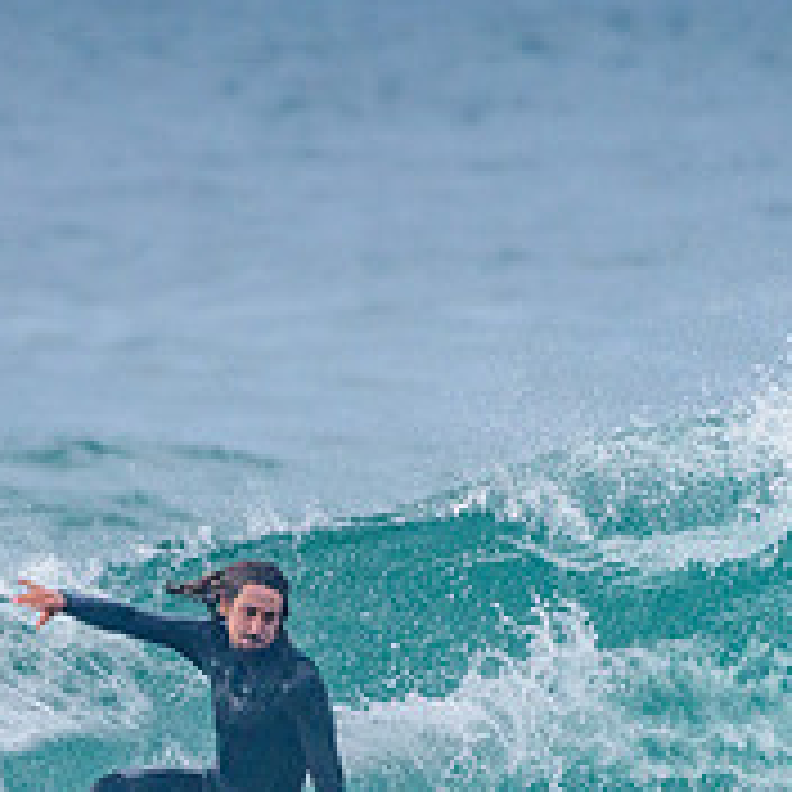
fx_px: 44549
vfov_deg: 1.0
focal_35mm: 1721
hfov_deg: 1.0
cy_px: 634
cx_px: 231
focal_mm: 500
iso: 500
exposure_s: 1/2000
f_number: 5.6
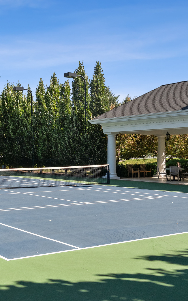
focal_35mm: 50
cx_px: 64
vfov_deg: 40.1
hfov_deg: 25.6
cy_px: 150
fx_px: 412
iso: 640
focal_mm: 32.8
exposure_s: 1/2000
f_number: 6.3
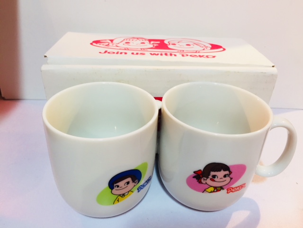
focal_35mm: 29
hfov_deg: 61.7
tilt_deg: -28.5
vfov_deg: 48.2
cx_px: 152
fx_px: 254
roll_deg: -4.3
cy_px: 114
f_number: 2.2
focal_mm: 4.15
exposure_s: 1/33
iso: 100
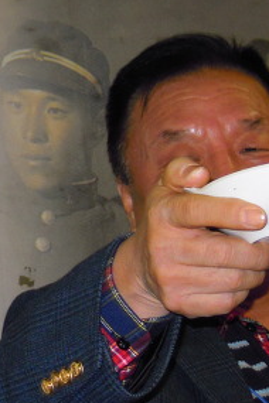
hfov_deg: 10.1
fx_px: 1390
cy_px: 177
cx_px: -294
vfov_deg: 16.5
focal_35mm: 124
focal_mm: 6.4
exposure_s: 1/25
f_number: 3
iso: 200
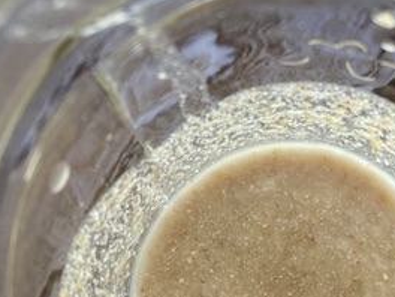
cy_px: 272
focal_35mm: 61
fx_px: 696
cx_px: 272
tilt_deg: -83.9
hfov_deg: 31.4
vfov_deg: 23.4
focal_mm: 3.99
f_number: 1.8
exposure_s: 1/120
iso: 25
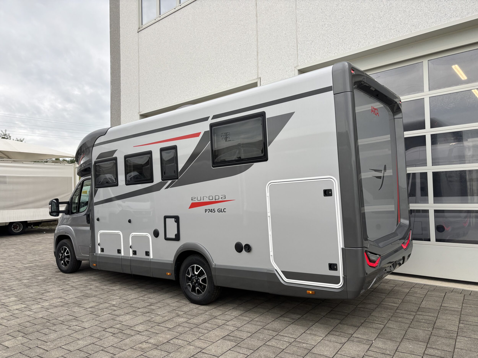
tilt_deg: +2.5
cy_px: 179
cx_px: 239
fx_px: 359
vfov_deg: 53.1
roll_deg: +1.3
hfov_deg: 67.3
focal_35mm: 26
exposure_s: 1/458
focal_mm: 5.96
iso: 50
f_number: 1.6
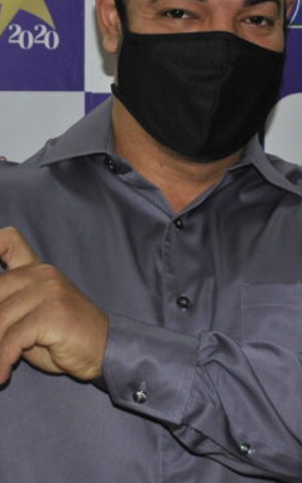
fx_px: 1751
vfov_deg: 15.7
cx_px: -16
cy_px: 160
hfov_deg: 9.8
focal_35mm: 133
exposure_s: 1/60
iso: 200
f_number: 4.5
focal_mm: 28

...

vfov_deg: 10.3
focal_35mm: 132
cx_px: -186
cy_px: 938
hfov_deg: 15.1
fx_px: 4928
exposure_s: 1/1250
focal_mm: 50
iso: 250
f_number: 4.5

...

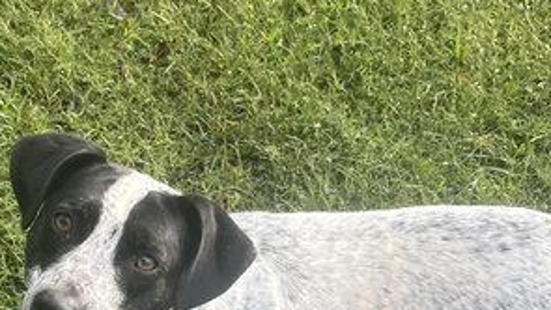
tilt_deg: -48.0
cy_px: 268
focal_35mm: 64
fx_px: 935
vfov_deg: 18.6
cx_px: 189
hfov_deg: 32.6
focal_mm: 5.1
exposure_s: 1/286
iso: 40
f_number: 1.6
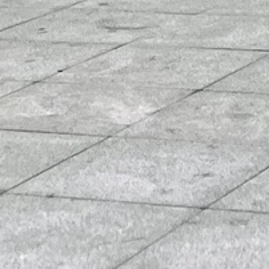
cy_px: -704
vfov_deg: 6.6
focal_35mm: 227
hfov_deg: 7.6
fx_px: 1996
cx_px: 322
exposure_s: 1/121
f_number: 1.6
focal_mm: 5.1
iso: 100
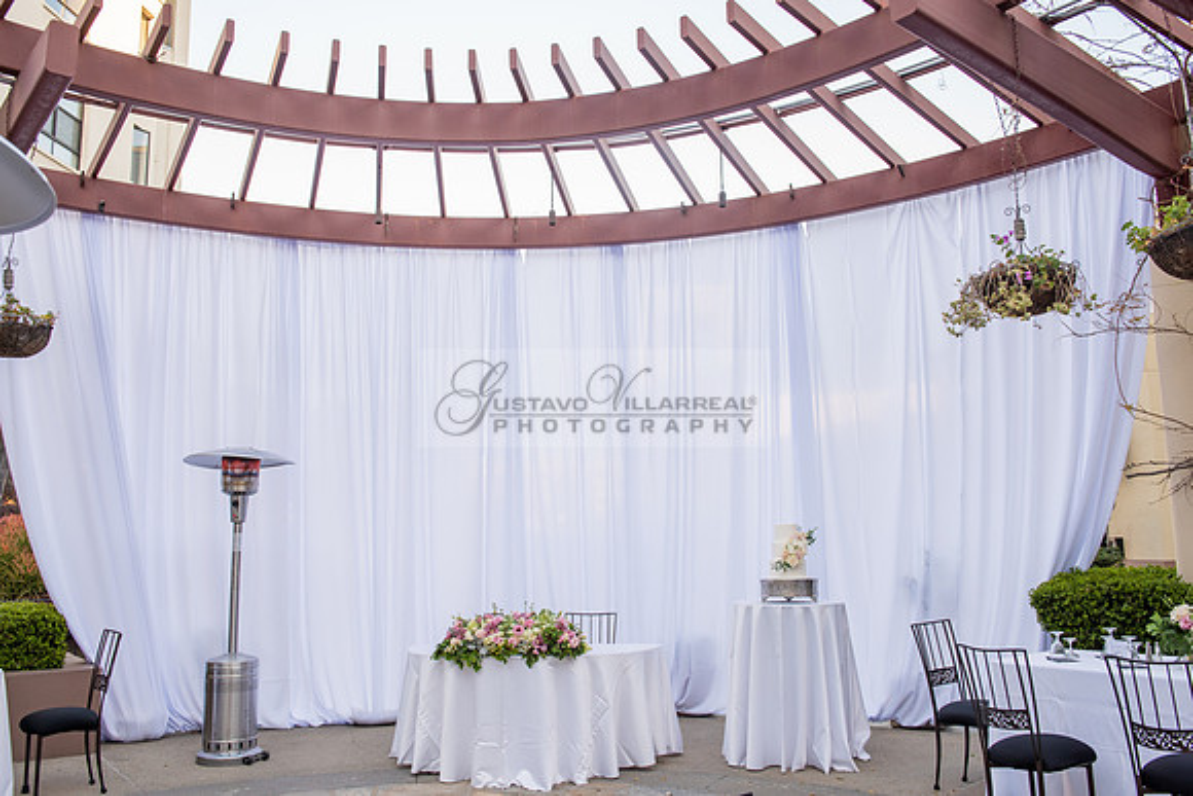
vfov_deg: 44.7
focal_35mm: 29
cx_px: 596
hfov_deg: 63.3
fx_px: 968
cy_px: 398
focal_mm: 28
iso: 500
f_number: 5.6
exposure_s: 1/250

- Exercise brief: Leave out every picture, and copy exactly the lines above starting at the one holding "focal_35mm: 227" and ending at the one holding "exposure_s: 1/250", no more and no less.

- Answer to the exercise:
focal_35mm: 227
hfov_deg: 7.6
fx_px: 1996
cx_px: 322
exposure_s: 1/121
f_number: 1.6
focal_mm: 5.1
iso: 100
vfov_deg: 44.7
focal_35mm: 29
cx_px: 596
hfov_deg: 63.3
fx_px: 968
cy_px: 398
focal_mm: 28
iso: 500
f_number: 5.6
exposure_s: 1/250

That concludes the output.